▶ **ESTRATTO DEL DOCUMENTO**:
↓

Nell’era della quarta rivoluzione industriale, meglio conosciuta come Industry 4.0, urge una riflessione sul lavoro, sulle sue trasformazioni, sulle conseguenze che il lavoro nuovo ha sulla persona che lo svolge e sull’intera società. Sono trascorsi quasi due anni dalla pubblicazione dell’enciclica Laudato si’ di Papa Francesco e, nonostante personaggi di spicco del mondo sindacale, economico, politico, continuino a ricordarne il messaggio importante (che nessuno smentisce), si avverte la mancanza di un pronunciamento magisteriale sulla quarta rivoluzione industriale, di una nuova Rerum Novarum per illuminare e spiegare le cose nuove di oggi.

I lavori della 48° Settimana Sociale sono ormai avviati e ciò che desta attenzione e preoccupazione non è tanto il silenzio con il quale procedono, come ha tuonato ieri lo storico e sociologo Giorgio Campanini dalle colonne di Avvenire, bensì la qualità della messa a fuoco dei lavori sull’argomento cruciale del lavoro. Gioco di parole a parte, il problema rimane serio. Quanto l’esperienza di questa Settimana Sociale si candida ad essere un laboratorio utile ad offrire elementi per quel nuovo pronunciamento succitato?

Il dato emerso dal recente Convegno Chiesa e Lavoro: quale futuro per i giovani del Sud, svoltosi a Napoli, non lascia dubbi: si insinua in modo sempre più insidioso un’enorme confusione, specie tra i giovani, tra il concetto di buone pratiche e di politiche attive del lavoro. La maggior parte dei video con le quali le diocesi hanno contribuito ai lavori del convegno non evidenziavano, come richiesto, esperienze di lavoro, bensì la messa in campo di buone pratiche per includere: campetti di calcio, opere di volontariato, e così via.

Se vogliamo parlare di lavoro, di lavoro vero, di quello che crea ricchezza, profitto da redistribuire, è necessario focalizzare l’attenzione sulle politiche attive del lavoro (occupabilità, adattabilità, imprenditorialità, pari opportunità), non sulle buone pratiche. Sull’importanza del profitto, magari, potrebbe essere utile rispolverare l’enciclica Centesimus Annus:

La Chiesa riconosce la giusta funzione del profitto, come indicatore del buon andamento dell’azienda: quando un’azienda produce profitto, ciò significa che i fattori produttivi sono stati adeguatamente impiegati ed i corrispettivi bisogni umani debitamente soddisfatti. Tuttavia, il profitto non è l’unico indice delle condizioni dell’azienda. È possibile che i conti economici siano in ordine ed insieme che gli uomini, che costituiscono il patrimonio più prezioso dell’azienda, siano umiliati e offesi nella loro dignità. (…) Il profitto è un regolatore della vita dell’azienda, ma non è l’unico; ad esso va aggiunta la considerazione di altri fattori umani e morali che, a lungo periodo, sono almeno egualmente essenziali per la vita dell’impresa.

↑

▶ **VOCI FORNITE**:
↓

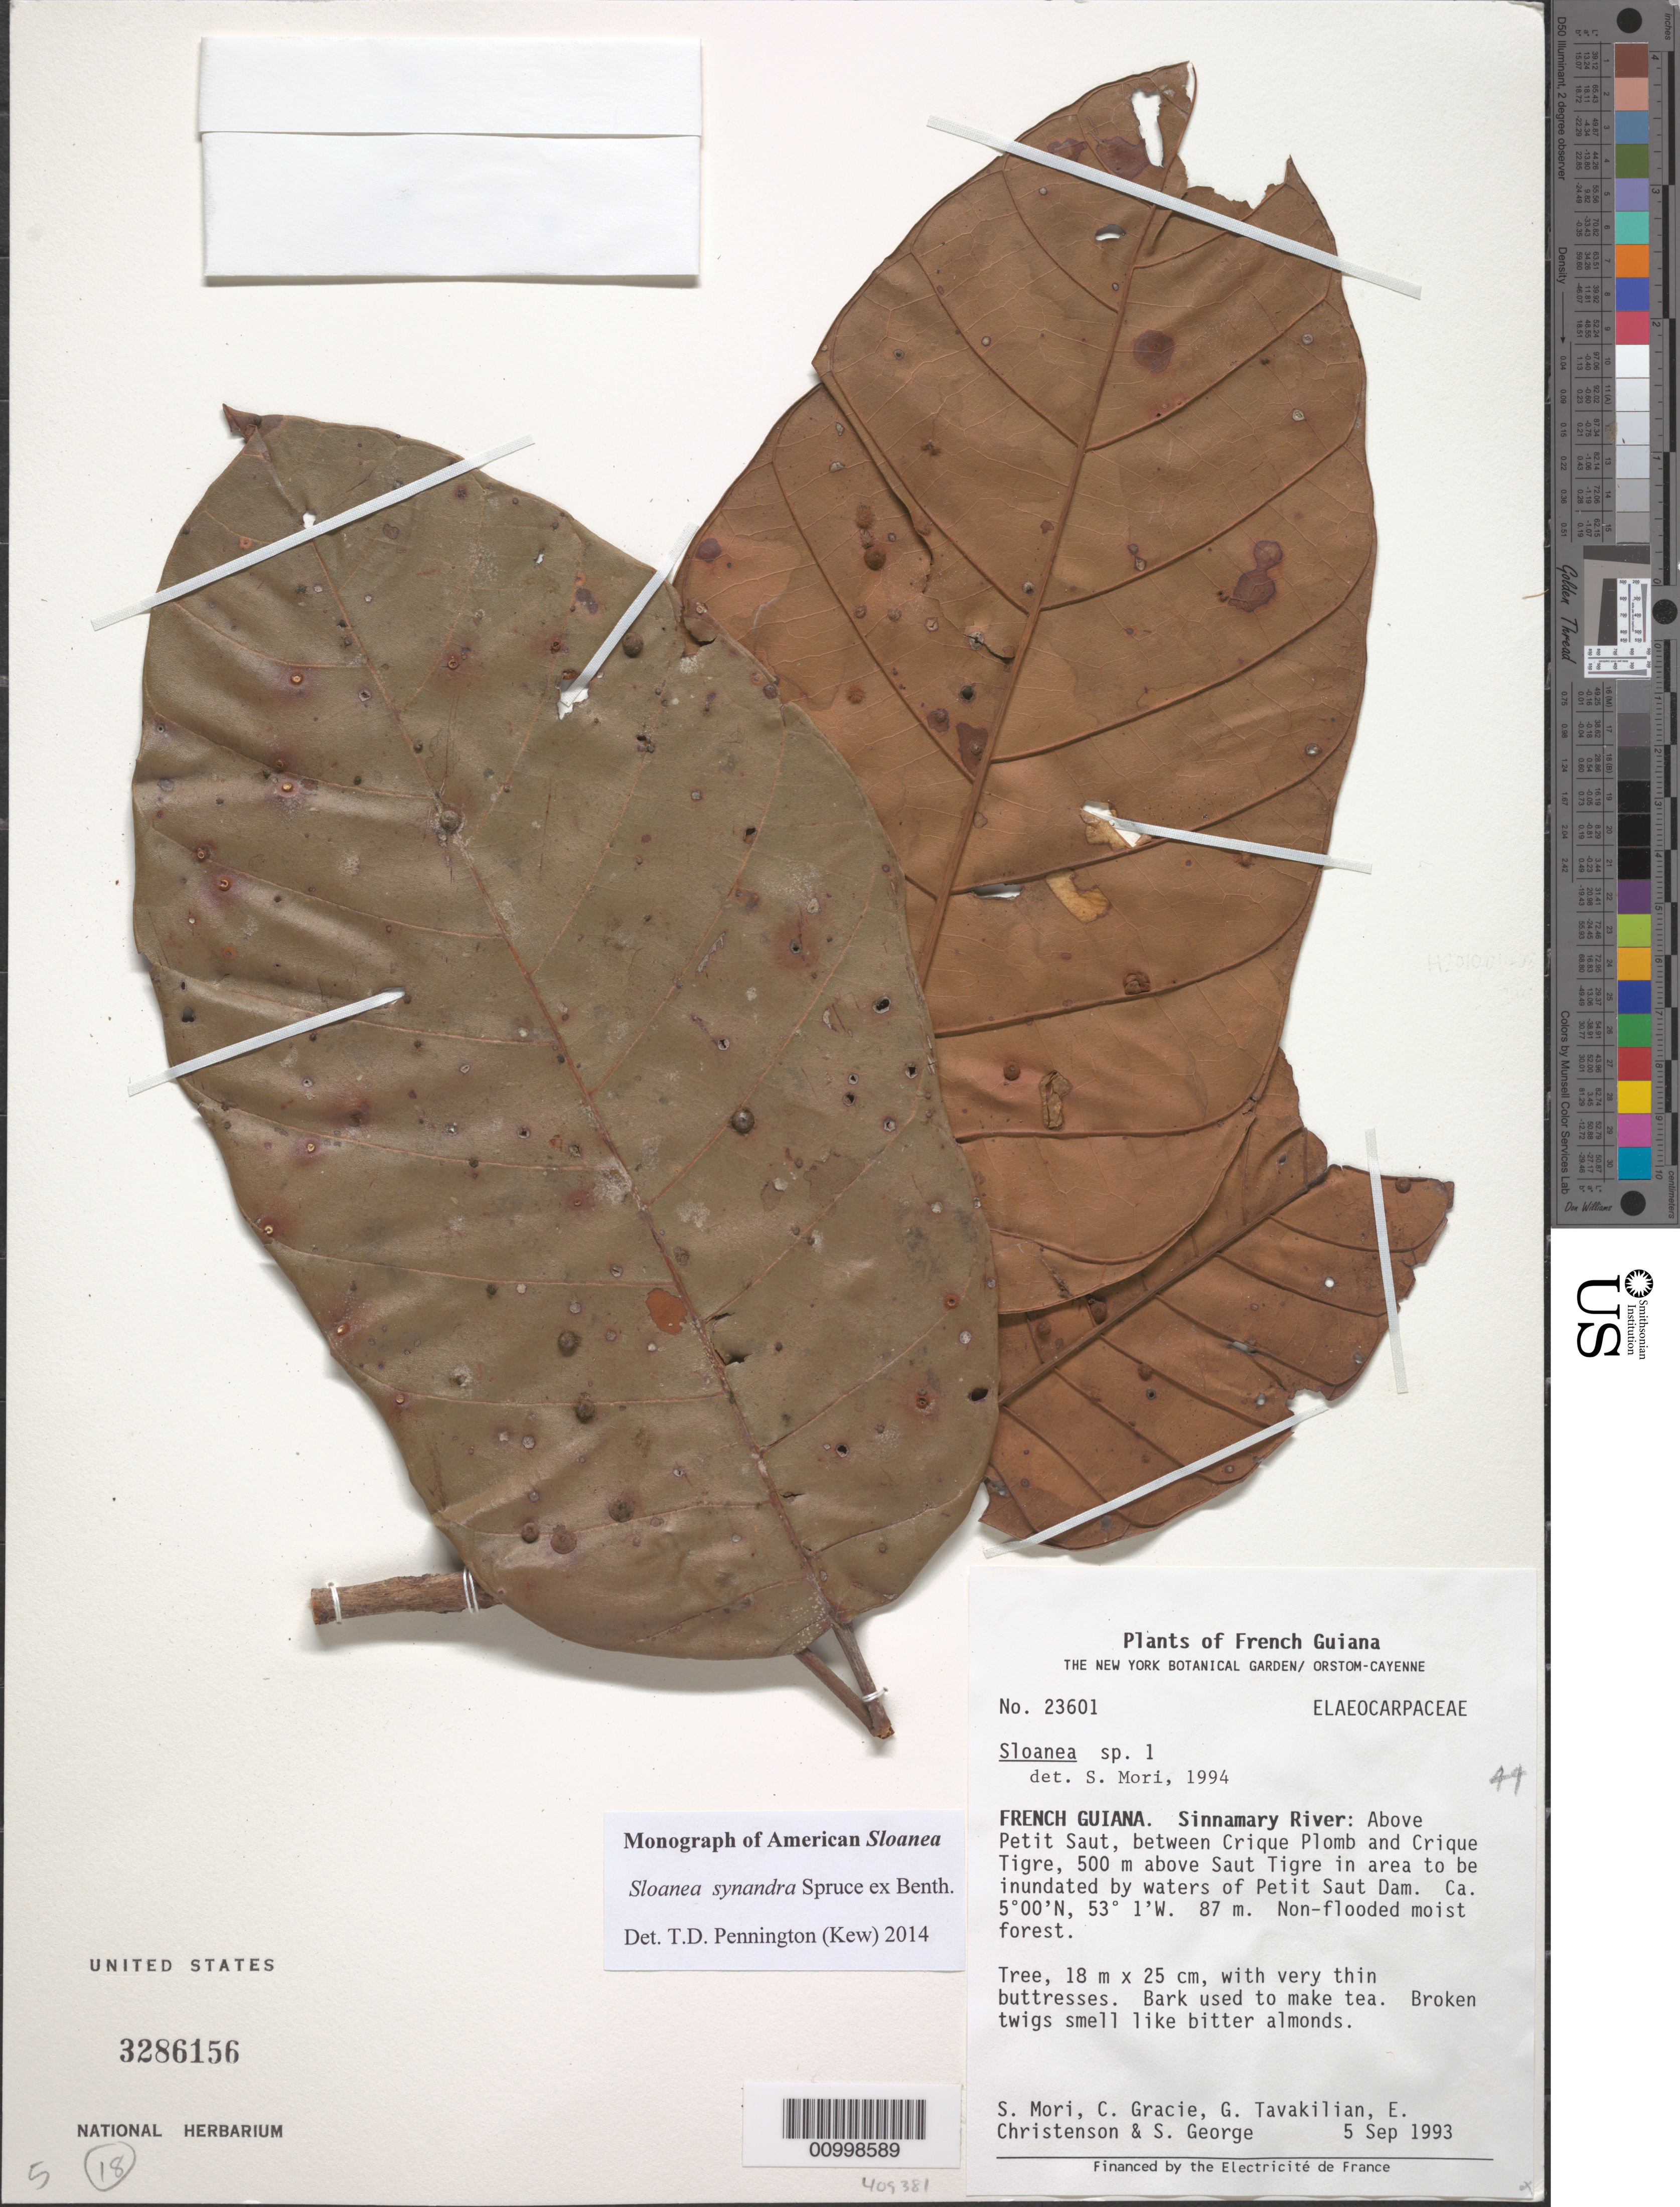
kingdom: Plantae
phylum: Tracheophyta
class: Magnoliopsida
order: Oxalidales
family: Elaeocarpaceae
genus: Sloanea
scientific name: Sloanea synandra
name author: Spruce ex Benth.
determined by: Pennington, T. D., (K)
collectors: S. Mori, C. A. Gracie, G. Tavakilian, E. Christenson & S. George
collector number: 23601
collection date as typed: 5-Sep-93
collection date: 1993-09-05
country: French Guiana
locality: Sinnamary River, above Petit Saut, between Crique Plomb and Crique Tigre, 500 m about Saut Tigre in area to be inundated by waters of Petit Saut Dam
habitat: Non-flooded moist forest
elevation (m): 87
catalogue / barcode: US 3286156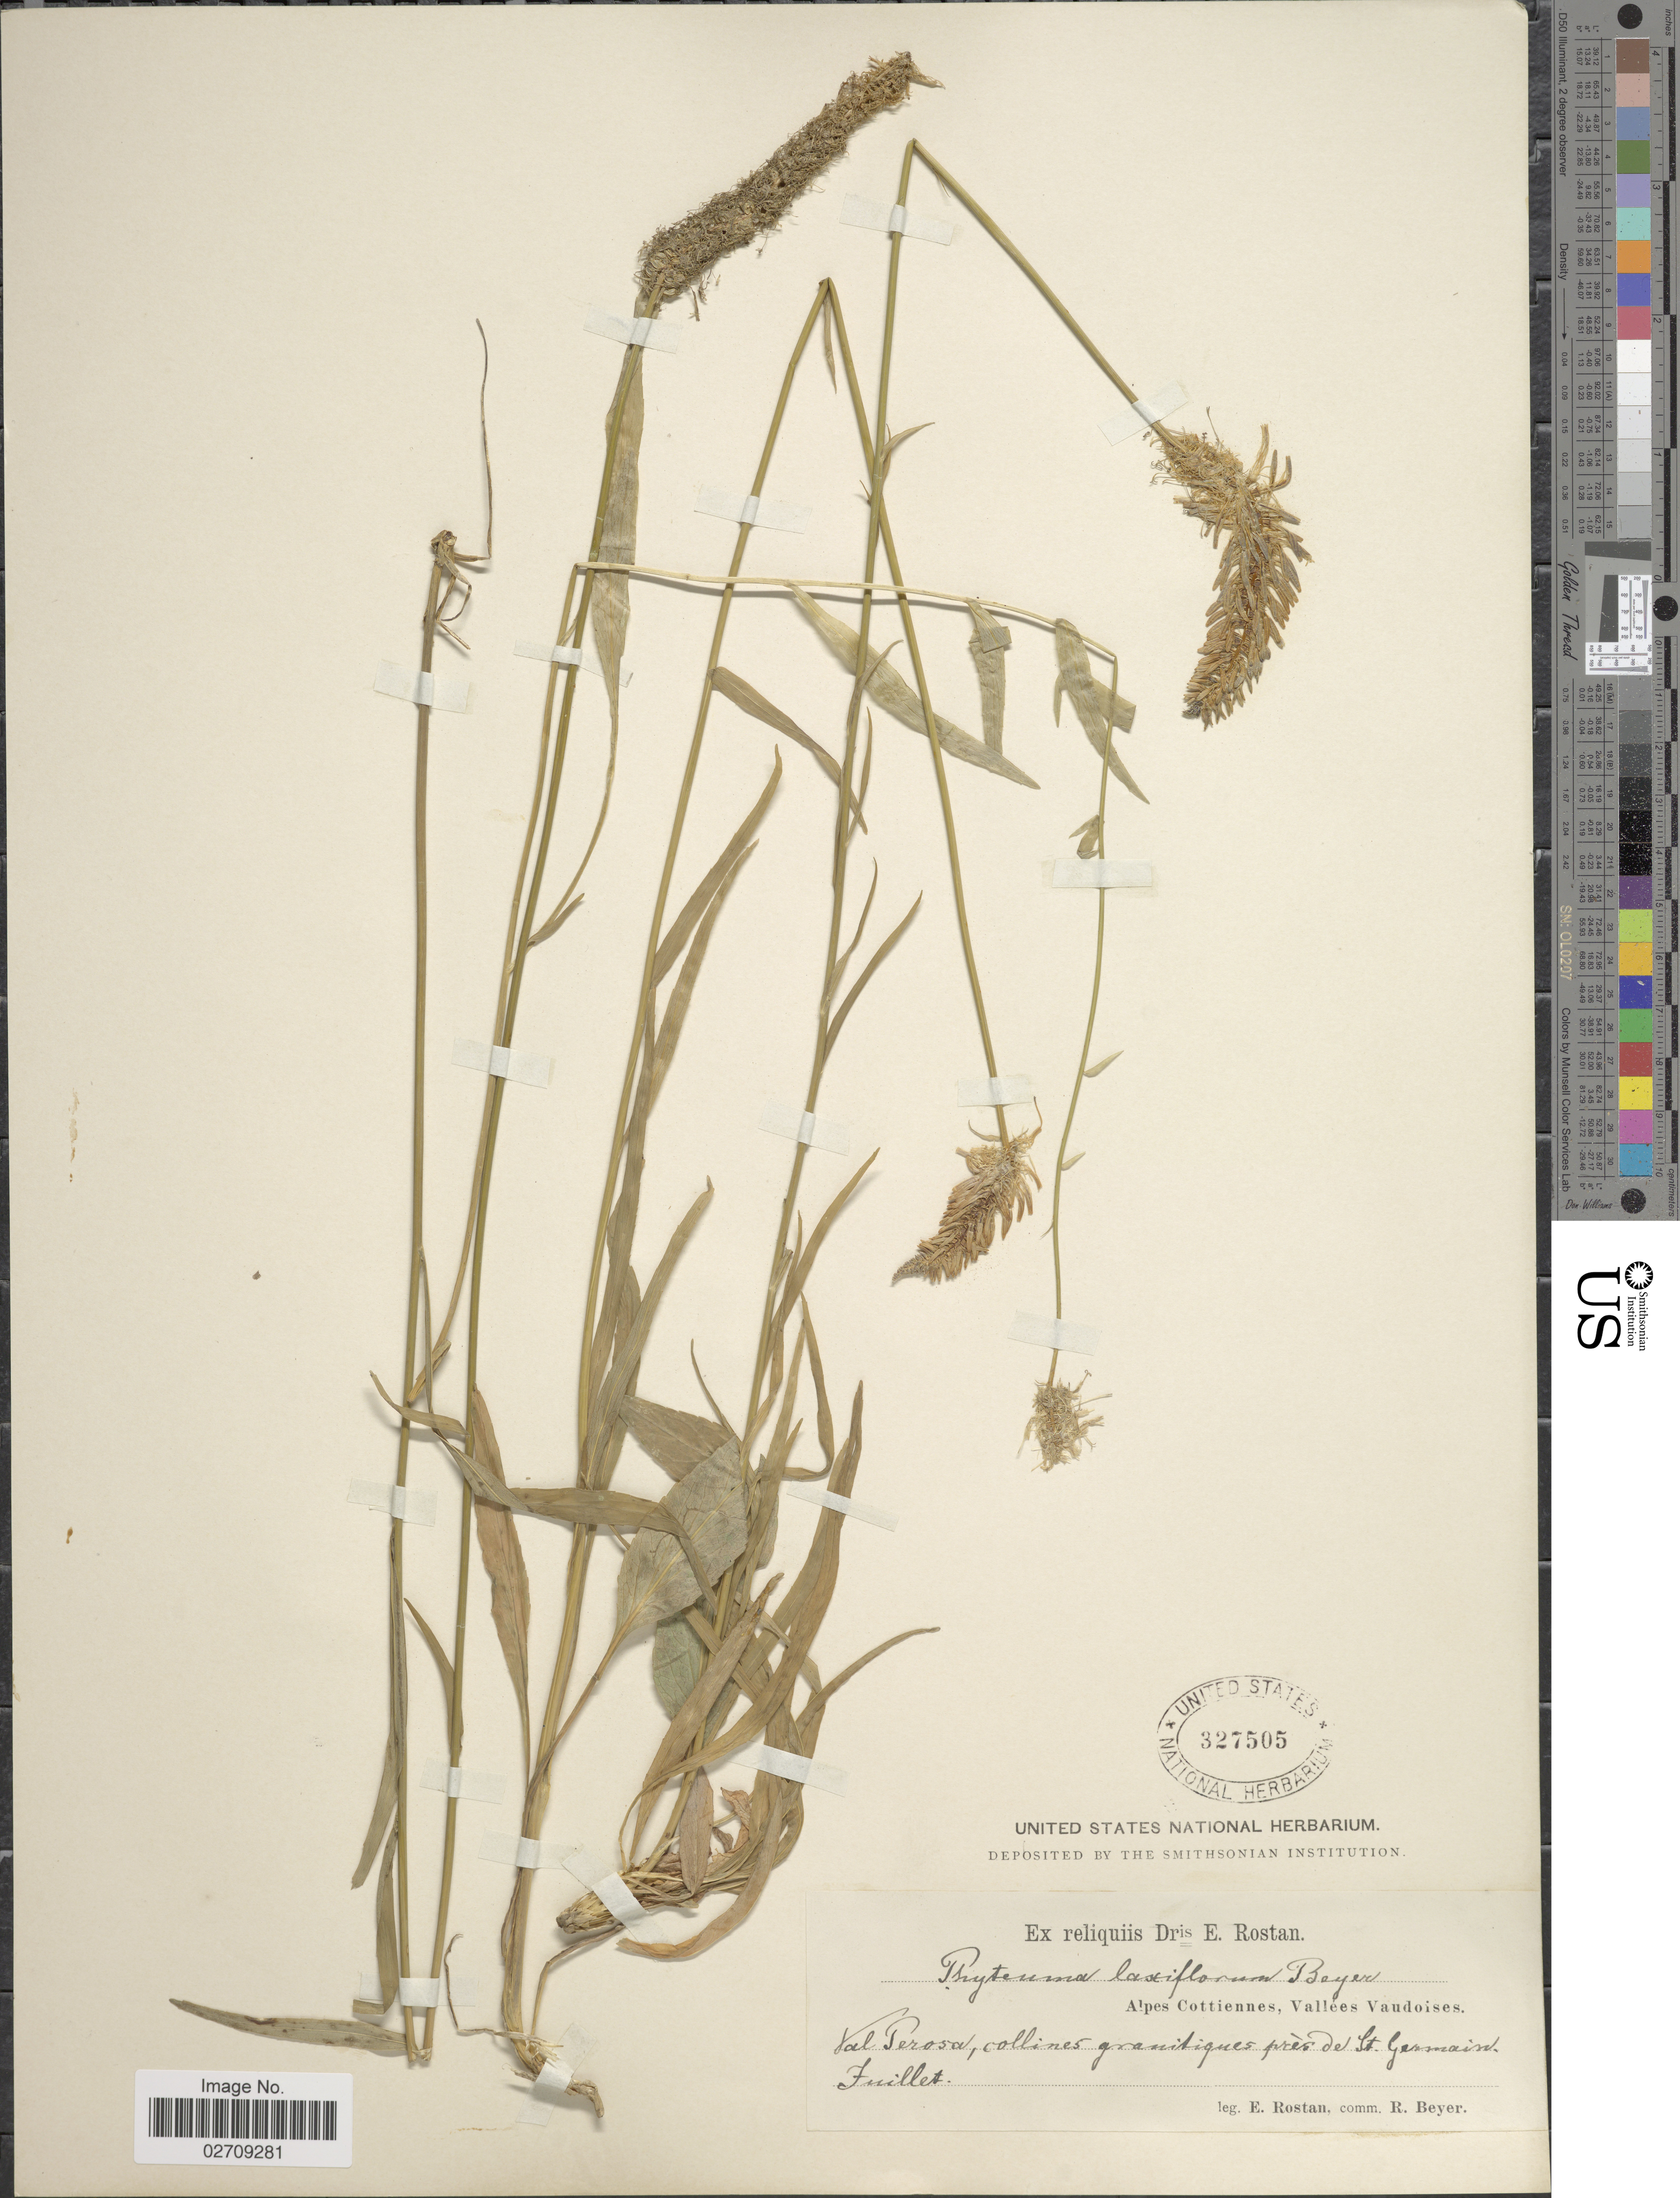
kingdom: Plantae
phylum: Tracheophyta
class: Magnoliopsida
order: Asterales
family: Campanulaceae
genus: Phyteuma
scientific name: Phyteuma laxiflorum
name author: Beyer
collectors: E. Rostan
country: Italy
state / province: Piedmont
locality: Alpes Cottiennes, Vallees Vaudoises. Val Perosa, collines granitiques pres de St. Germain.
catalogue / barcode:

↑

▶ **OBIETTIVO DELL'ESERCIZIO**:
Prosegui l'estratto sul lavoro nell'era dell'Industria 4.0, riprendendo subito dopo la sua ultima frase.

▶ **RISULTATO FINALE**:
L’esempio delle buone pratiche può servire per iniziare, per muovere i primi passi, ma poi i giovani, e non solo, hanno bisogno di strumenti per rimanere sul mercato, per resistere. In questo senso le buone pratiche servono, ma non sono la soluzione. Tra le buone pratiche, inserite all’interno del progetto “Cercatori di LavOro, costituito proprio in vista della prossima Settimana Sociale, è stata menzionata l’attività svolta da un’associazione di promozione sociale, senza scopo di lucro, che vanta pochi dipendenti e molti collaboratori e volontari.

Quale ricchezza può produrre un’associazione senza scopo di lucro? Un’associazione senza scopo di lucro può offrire valore, inclusione, solidarietà, ma non lavoro o ricchezza. Il nostro Paese ha stramaledettamente bisogno di ricchezza da investire. Quale tipo di ricchezza possono produrre simili associazioni? Semmai sottraggono risorse per se stesse, senza poterle reinvestire in modo da produrre un utile, facendo così aumentare il numero dei volontari, che poi volontari non sono, visto il lavoro continuativo e ordinario che svolgono. Anche in questo caso, come accennato da San Giovanni Paolo II in merito al profitto e ai conti in ordine dell’azienda, che potrebbero invece nascondere nefandezze, potrebbe verificarsi che, dietro il valore sociale e il fine nobile di tali associazioni, si nascondano eserciti di falsi volontari, di questioni normali nella forma e drammaticamente ingiuste nella sostanza.

Tutto questo dove porta? Non è in discussione il valore e il nobile ruolo di simili realtà, ma i problemi di cui parlare sono altri: i finanziamenti, l’accesso al credito, i contratti, la burocrazia, le politiche fiscali, la concorrenza, il modo di lavorare che cambia nella quarta rivoluzione industriale. Prendiamo ad esempio lo smartworking, che prevede il lavoro svolto da casa o, comunque, fuori dall’azienda, dal momento che ciò che conta, oggi, è l’obiettivo da raggiungere.

Come incide questa nuova condizione sulla persona? Quali complicanze può avere, a lungo andare, quel modo di lavorare “da casa”, fatti salvi i benefici effetti di un minor inquinamento ambientale? Una persona deve avere degli orari, deve confrontarsi con gli altri, relazionarsi, deve rispettare una disciplina, altrimenti potrà anche portare a termine il lavoro da fare, pure con enorme successo, ma magari rimanendo in pigiama tutto il giorno.

E’ la stessa cosa per uno studente preparare gli esami non frequentando l’università oppure è necessario, per un buon risultato e per la crescita della persona, che frequenti l’ateneo, che si confronti con altri studenti e con i professori, che respiri l’aria di quei luoghi?

Che fine fa la dimensione relazionale dell’impresa? Siamo destinati a diventare larve o a rimanere persone?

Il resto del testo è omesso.